A lot of people are suffering homelessness due to the rising cost in house rant in Canada’s real estate markets.
According to reports, tens of thousands have started sleeping in a cemetery and on the street of Canada, which remains a top destination for immigrants and refugees.
The number of homeless people in Quebec rose by 44 per cent between 2018 and 2022, reaching 10,000 last year.
India Times said indigenous people, who make up 5% of the Canadian population, are overrepresented in the streets, particularly Inuit, according to a director of a local anti-poverty organisation, Karine Lussier.

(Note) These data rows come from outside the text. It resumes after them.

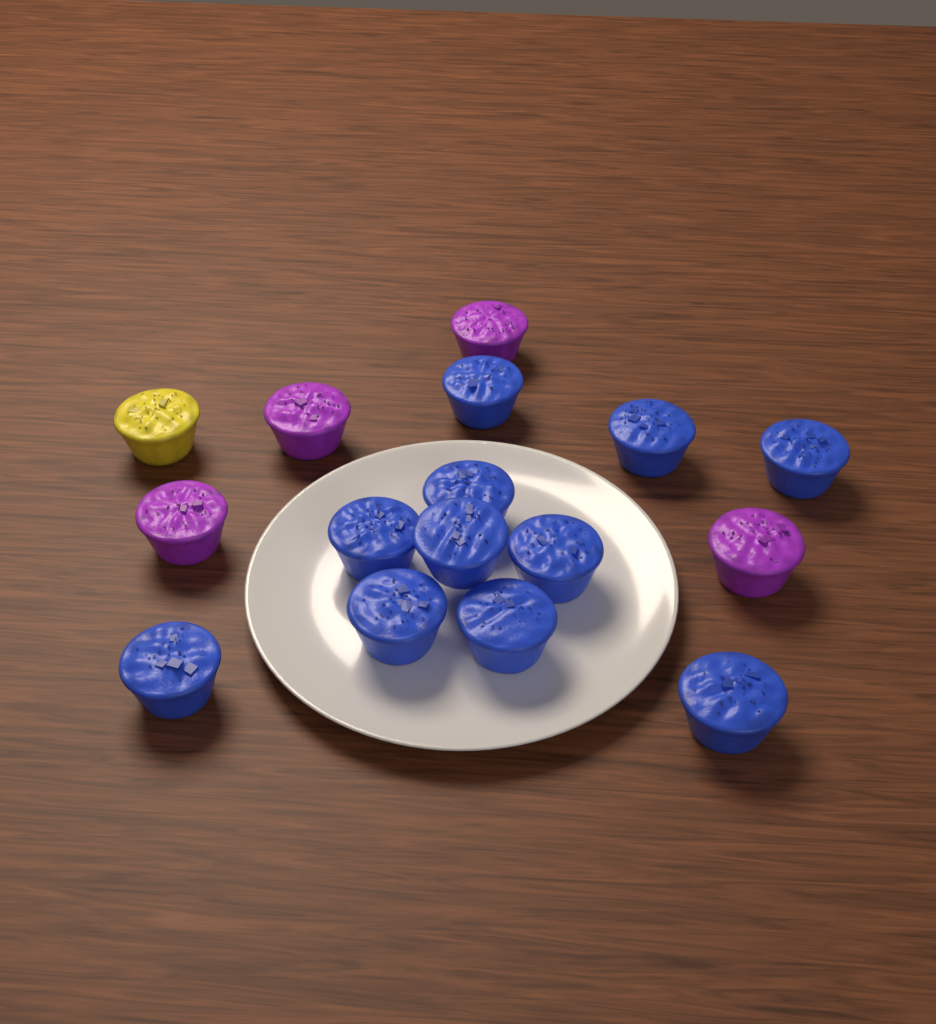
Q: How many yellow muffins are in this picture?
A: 1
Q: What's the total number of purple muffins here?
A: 4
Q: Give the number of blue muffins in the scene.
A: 11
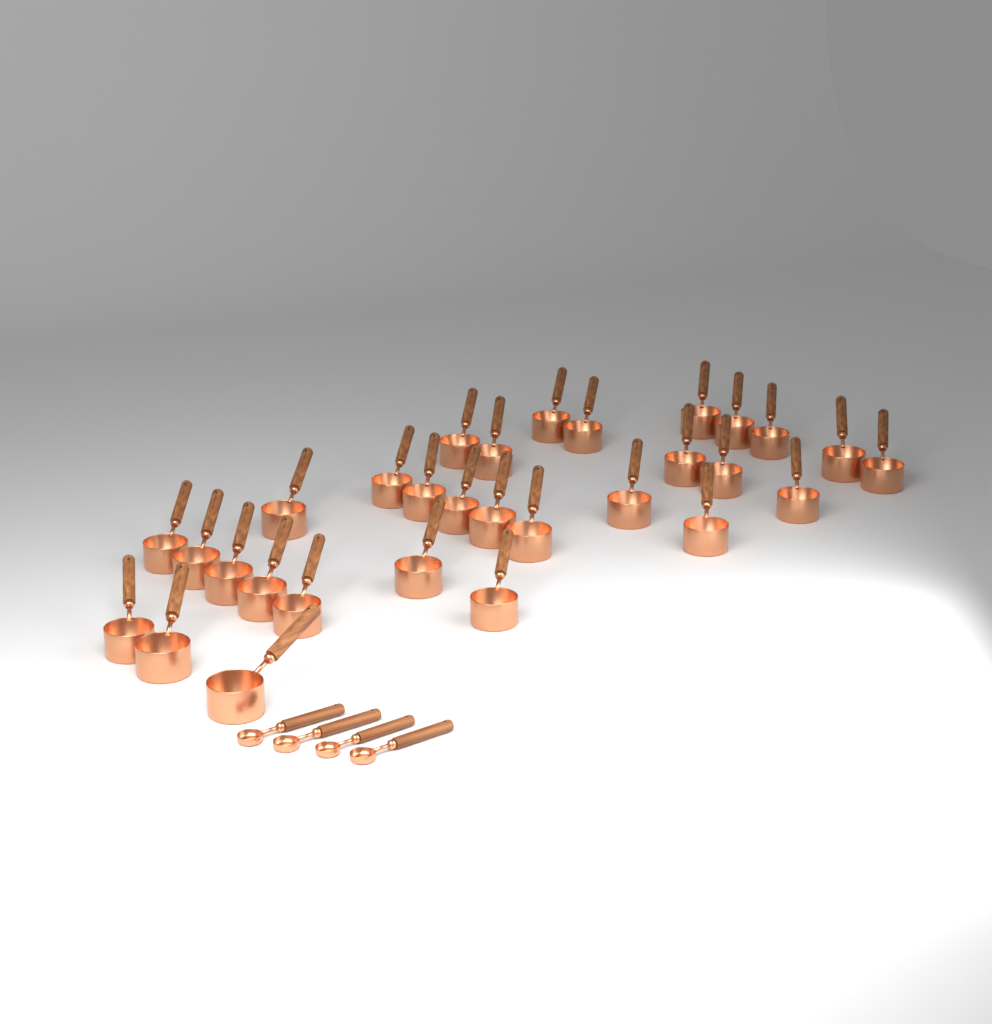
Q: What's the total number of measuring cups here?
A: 30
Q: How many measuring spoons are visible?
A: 4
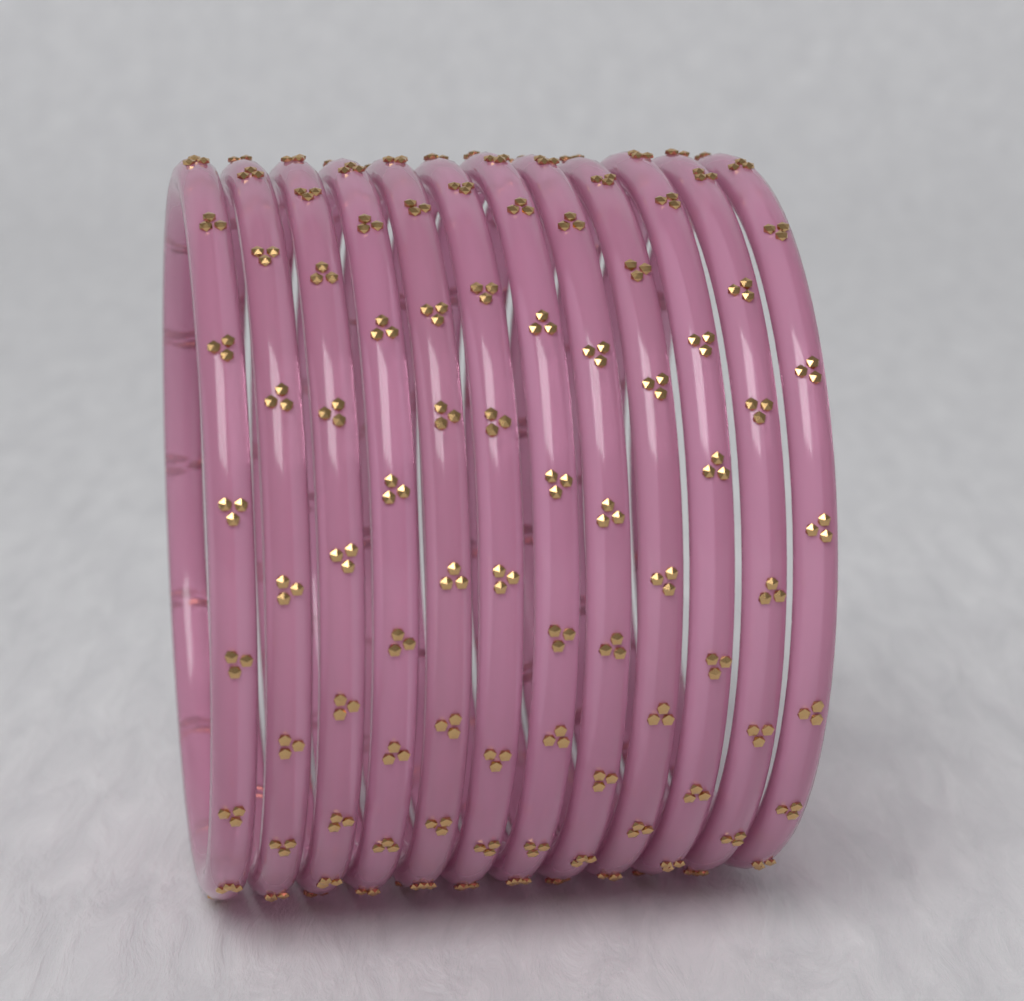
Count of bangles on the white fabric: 12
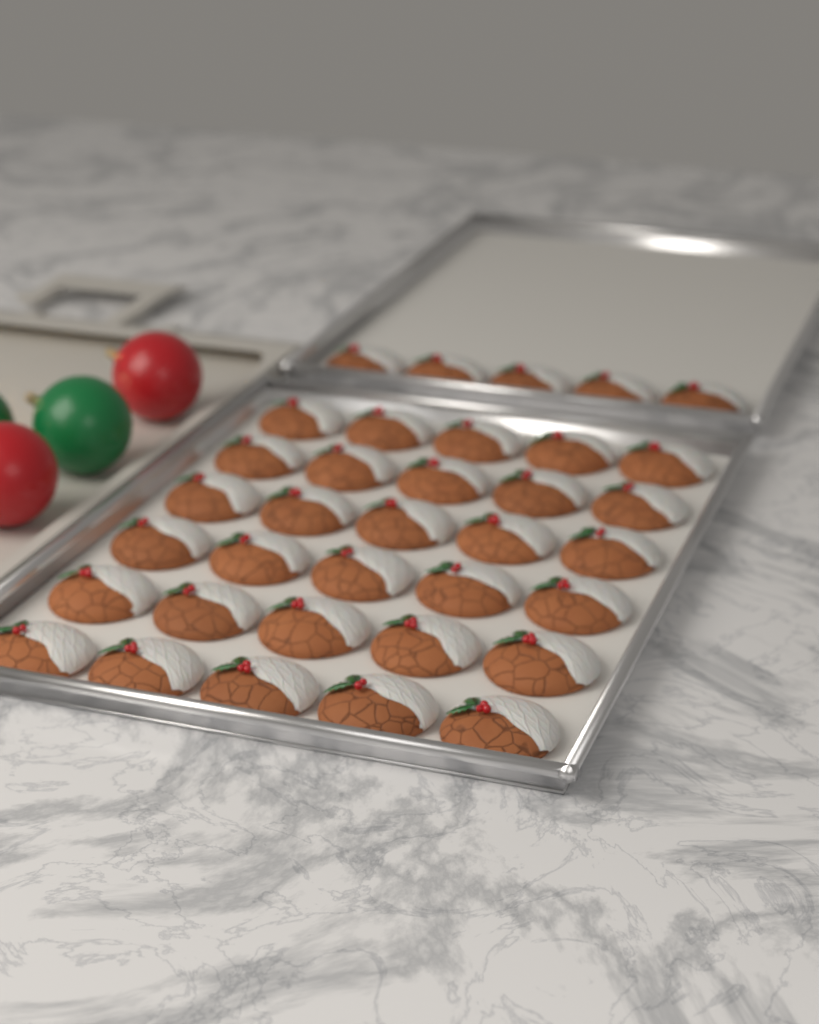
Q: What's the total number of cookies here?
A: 35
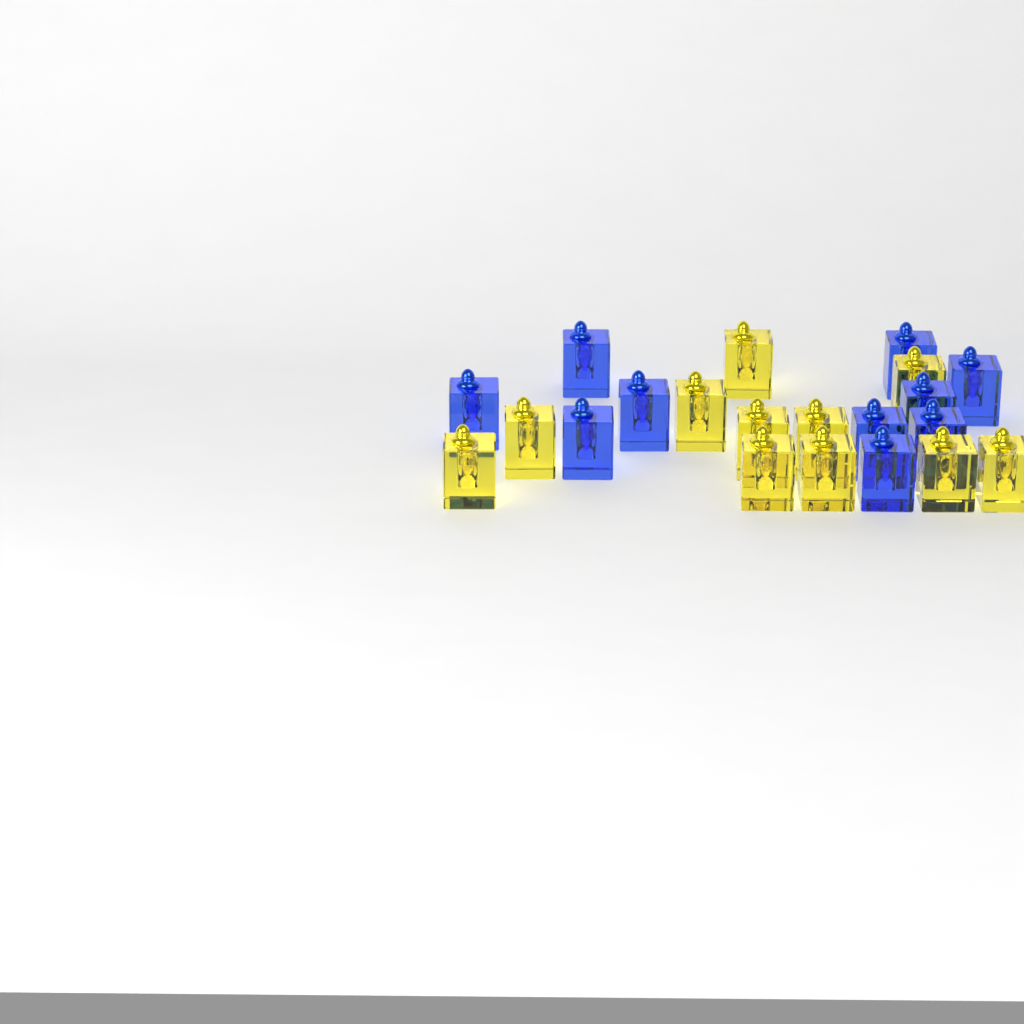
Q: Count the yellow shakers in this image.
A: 11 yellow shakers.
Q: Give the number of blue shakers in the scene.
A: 10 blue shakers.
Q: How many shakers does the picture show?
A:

“In Granby alone, we need at least 1,000 affordable housing units,” Lussier said.
Report revealed that some people have been living in a temporary camp in a cemetery in Granby, a town of 70,000 people 80 kilometres (50 miles) east of Montreal.
One of the affected persons, Danny Brodeur-Cote has been living in a temporary camp in a cemetery in Granby, for months after being evicted from an apartment he shared with his girlfriend in June.
“I work five days a week,” he said. “What little housing there is is much too expensive,” he stated.
Mayor of Granby, Julie Bourdon said, “Visible homelessness did not exist three years ago in Granby, [but] rents are very high now compared to two years ago.”
Rather than destroying the camps and transferring the residents, the city chose to keep what it called “places of tolerance.”
Despite the difficulties Canadians have with housing and rent, the North American country is still receiving immigrants all over the world, especially Nigerians.